(Collected data)
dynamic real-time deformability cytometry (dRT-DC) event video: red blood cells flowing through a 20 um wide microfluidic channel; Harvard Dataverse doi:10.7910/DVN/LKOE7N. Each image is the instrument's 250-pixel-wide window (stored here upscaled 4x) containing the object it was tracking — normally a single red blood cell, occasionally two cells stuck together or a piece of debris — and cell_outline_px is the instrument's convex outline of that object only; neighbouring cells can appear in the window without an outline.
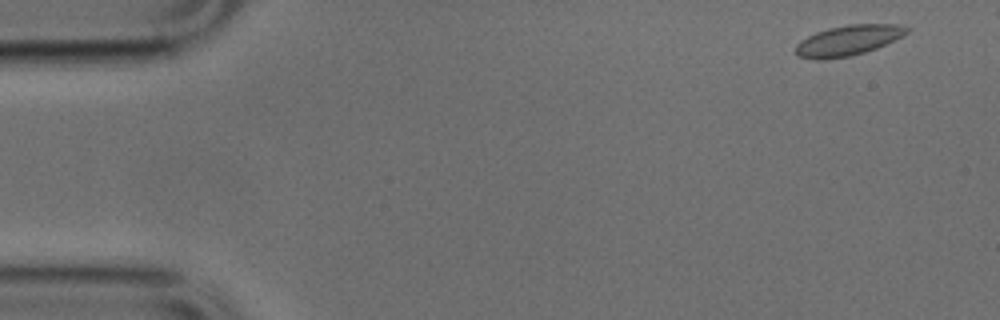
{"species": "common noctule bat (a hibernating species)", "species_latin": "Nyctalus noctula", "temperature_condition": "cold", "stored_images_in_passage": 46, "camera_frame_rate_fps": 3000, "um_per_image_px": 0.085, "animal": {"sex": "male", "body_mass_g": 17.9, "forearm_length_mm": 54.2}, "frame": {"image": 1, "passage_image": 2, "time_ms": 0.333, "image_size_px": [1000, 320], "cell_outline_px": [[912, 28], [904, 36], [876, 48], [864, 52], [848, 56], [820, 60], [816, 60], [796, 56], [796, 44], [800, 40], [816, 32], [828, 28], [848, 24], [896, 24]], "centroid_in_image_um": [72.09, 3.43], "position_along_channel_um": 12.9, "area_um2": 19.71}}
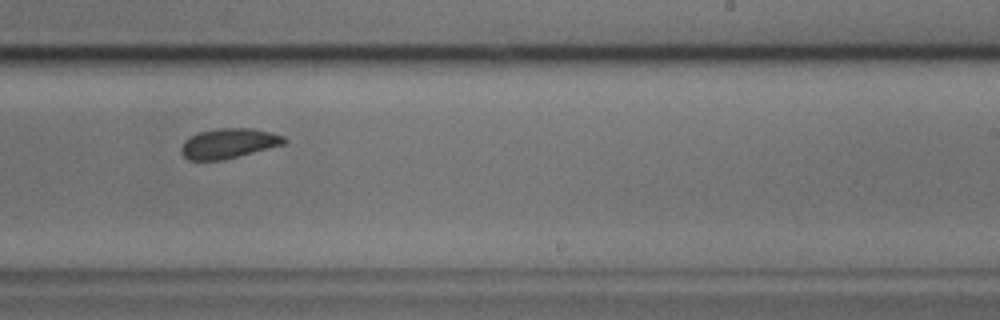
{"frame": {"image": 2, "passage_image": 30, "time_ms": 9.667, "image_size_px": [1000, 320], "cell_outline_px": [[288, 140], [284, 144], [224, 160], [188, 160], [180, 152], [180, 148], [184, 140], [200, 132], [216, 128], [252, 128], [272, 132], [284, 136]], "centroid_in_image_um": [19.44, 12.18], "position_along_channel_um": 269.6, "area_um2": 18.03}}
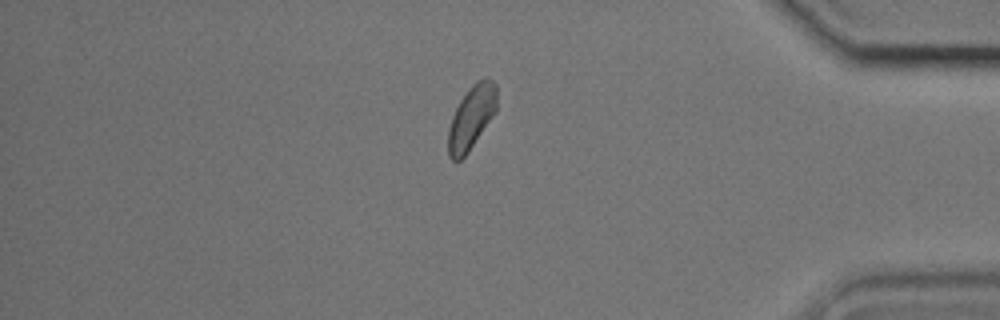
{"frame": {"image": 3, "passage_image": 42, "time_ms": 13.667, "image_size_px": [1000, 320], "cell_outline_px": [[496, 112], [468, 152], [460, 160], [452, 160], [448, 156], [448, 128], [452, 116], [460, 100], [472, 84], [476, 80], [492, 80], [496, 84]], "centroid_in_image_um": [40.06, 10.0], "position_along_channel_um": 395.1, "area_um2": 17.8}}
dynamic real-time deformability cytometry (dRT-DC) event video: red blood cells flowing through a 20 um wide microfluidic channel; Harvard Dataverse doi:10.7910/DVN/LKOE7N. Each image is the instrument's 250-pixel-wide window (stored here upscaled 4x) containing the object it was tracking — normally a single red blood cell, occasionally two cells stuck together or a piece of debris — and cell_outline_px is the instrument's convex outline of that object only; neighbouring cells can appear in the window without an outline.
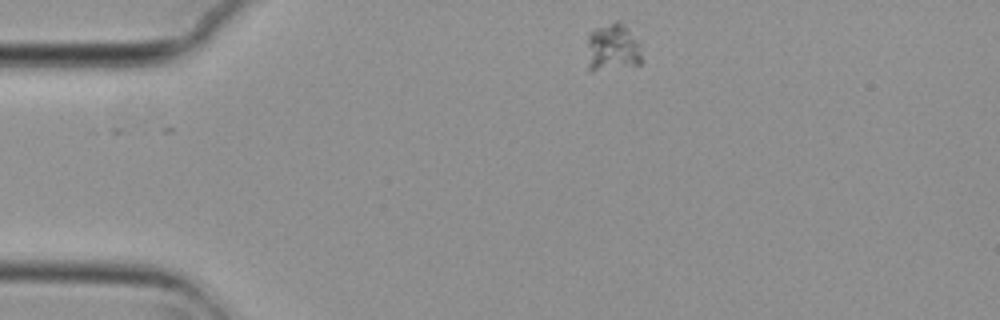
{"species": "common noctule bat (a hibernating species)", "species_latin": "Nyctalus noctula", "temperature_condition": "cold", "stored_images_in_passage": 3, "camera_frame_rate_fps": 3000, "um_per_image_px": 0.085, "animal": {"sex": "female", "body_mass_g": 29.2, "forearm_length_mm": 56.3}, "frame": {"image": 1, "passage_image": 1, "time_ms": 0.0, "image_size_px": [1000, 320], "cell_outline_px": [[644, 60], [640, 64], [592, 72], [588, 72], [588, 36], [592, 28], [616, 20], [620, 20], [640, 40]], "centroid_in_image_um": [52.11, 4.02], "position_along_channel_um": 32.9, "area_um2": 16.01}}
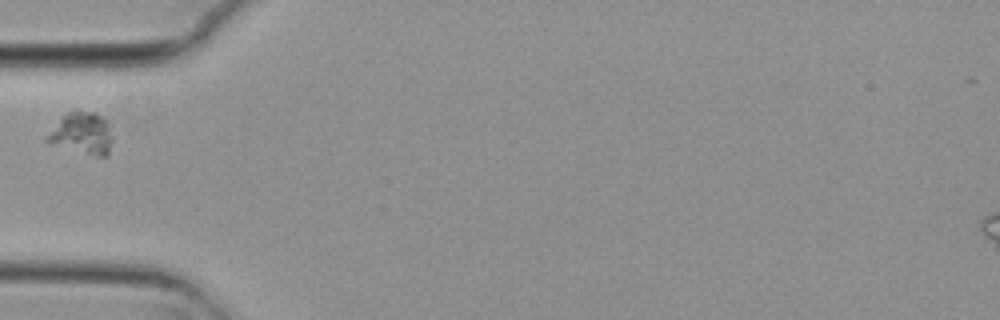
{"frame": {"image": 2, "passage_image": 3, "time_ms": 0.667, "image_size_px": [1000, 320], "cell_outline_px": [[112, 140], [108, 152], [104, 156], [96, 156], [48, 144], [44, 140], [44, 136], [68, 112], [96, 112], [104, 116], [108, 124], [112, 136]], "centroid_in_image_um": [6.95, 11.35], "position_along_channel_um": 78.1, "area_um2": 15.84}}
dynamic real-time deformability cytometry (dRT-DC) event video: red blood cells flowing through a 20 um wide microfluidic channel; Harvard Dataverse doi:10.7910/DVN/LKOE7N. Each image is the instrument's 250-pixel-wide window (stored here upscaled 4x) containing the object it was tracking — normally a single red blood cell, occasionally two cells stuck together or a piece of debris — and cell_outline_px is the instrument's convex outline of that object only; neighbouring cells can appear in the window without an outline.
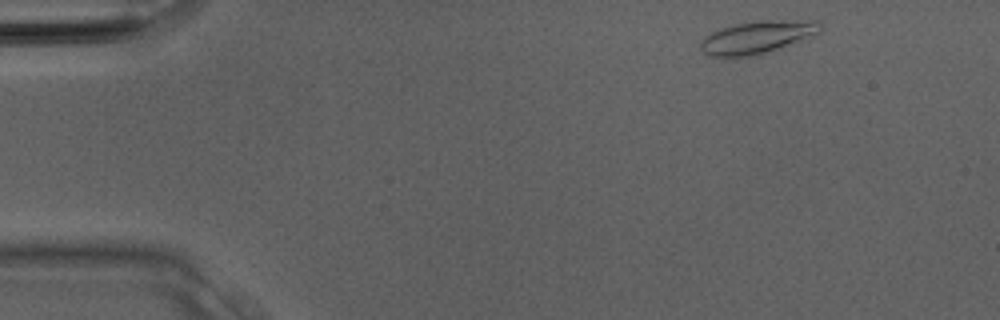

» WHAT THE TASK ASKS:
Retype every entry verbatim and exclude the pictures from the copy.

» WRITTEN ANSWER:
dynamic real-time deformability cytometry (dRT-DC) event video: red blood cells flowing through a 20 um wide microfluidic channel; Harvard Dataverse doi:10.7910/DVN/LKOE7N. Each image is the instrument's 250-pixel-wide window (stored here upscaled 4x) containing the object it was tracking — normally a single red blood cell, occasionally two cells stuck together or a piece of debris — and cell_outline_px is the instrument's convex outline of that object only; neighbouring cells can appear in the window without an outline.
{"species": "common noctule bat (a hibernating species)", "species_latin": "Nyctalus noctula", "temperature_condition": "cold", "stored_images_in_passage": 46, "camera_frame_rate_fps": 3000, "um_per_image_px": 0.085, "animal": {"sex": "male", "body_mass_g": 17.9, "forearm_length_mm": 54.2}, "frame": {"image": 1, "passage_image": 2, "time_ms": 0.333, "image_size_px": [1000, 320], "cell_outline_px": [[912, 28], [904, 36], [876, 48], [864, 52], [848, 56], [820, 60], [816, 60], [796, 56], [796, 44], [800, 40], [816, 32], [828, 28], [848, 24], [896, 24]], "centroid_in_image_um": [72.09, 3.43], "position_along_channel_um": 12.9, "area_um2": 19.71}}
{"frame": {"image": 2, "passage_image": 30, "time_ms": 9.667, "image_size_px": [1000, 320], "cell_outline_px": [[288, 140], [284, 144], [224, 160], [188, 160], [180, 152], [180, 148], [184, 140], [200, 132], [216, 128], [252, 128], [272, 132], [284, 136]], "centroid_in_image_um": [19.44, 12.18], "position_along_channel_um": 269.6, "area_um2": 18.03}}
{"frame": {"image": 3, "passage_image": 42, "time_ms": 13.667, "image_size_px": [1000, 320], "cell_outline_px": [[496, 112], [468, 152], [460, 160], [452, 160], [448, 156], [448, 128], [452, 116], [460, 100], [472, 84], [476, 80], [492, 80], [496, 84]], "centroid_in_image_um": [40.06, 10.0], "position_along_channel_um": 395.1, "area_um2": 17.8}}
dynamic real-time deformability cytometry (dRT-DC) event video: red blood cells flowing through a 20 um wide microfluidic channel; Harvard Dataverse doi:10.7910/DVN/LKOE7N. Each image is the instrument's 250-pixel-wide window (stored here upscaled 4x) containing the object it was tracking — normally a single red blood cell, occasionally two cells stuck together or a piece of debris — and cell_outline_px is the instrument's convex outline of that object only; neighbouring cells can appear in the window without an outline.
{"species": "common noctule bat (a hibernating species)", "species_latin": "Nyctalus noctula", "temperature_condition": "cold", "stored_images_in_passage": 3, "camera_frame_rate_fps": 3000, "um_per_image_px": 0.085, "animal": {"sex": "female", "body_mass_g": 29.2, "forearm_length_mm": 56.3}, "frame": {"image": 1, "passage_image": 1, "time_ms": 0.0, "image_size_px": [1000, 320], "cell_outline_px": [[644, 60], [640, 64], [592, 72], [588, 72], [588, 36], [592, 28], [616, 20], [620, 20], [640, 40]], "centroid_in_image_um": [52.11, 4.02], "position_along_channel_um": 32.9, "area_um2": 16.01}}
{"frame": {"image": 2, "passage_image": 3, "time_ms": 0.667, "image_size_px": [1000, 320], "cell_outline_px": [[112, 140], [108, 152], [104, 156], [96, 156], [48, 144], [44, 140], [44, 136], [68, 112], [96, 112], [104, 116], [108, 124], [112, 136]], "centroid_in_image_um": [6.95, 11.35], "position_along_channel_um": 78.1, "area_um2": 15.84}}
dynamic real-time deformability cytometry (dRT-DC) event video: red blood cells flowing through a 20 um wide microfluidic channel; Harvard Dataverse doi:10.7910/DVN/LKOE7N. Each image is the instrument's 250-pixel-wide window (stored here upscaled 4x) containing the object it was tracking — normally a single red blood cell, occasionally two cells stuck together or a piece of debris — and cell_outline_px is the instrument's convex outline of that object only; neighbouring cells can appear in the window without an outline.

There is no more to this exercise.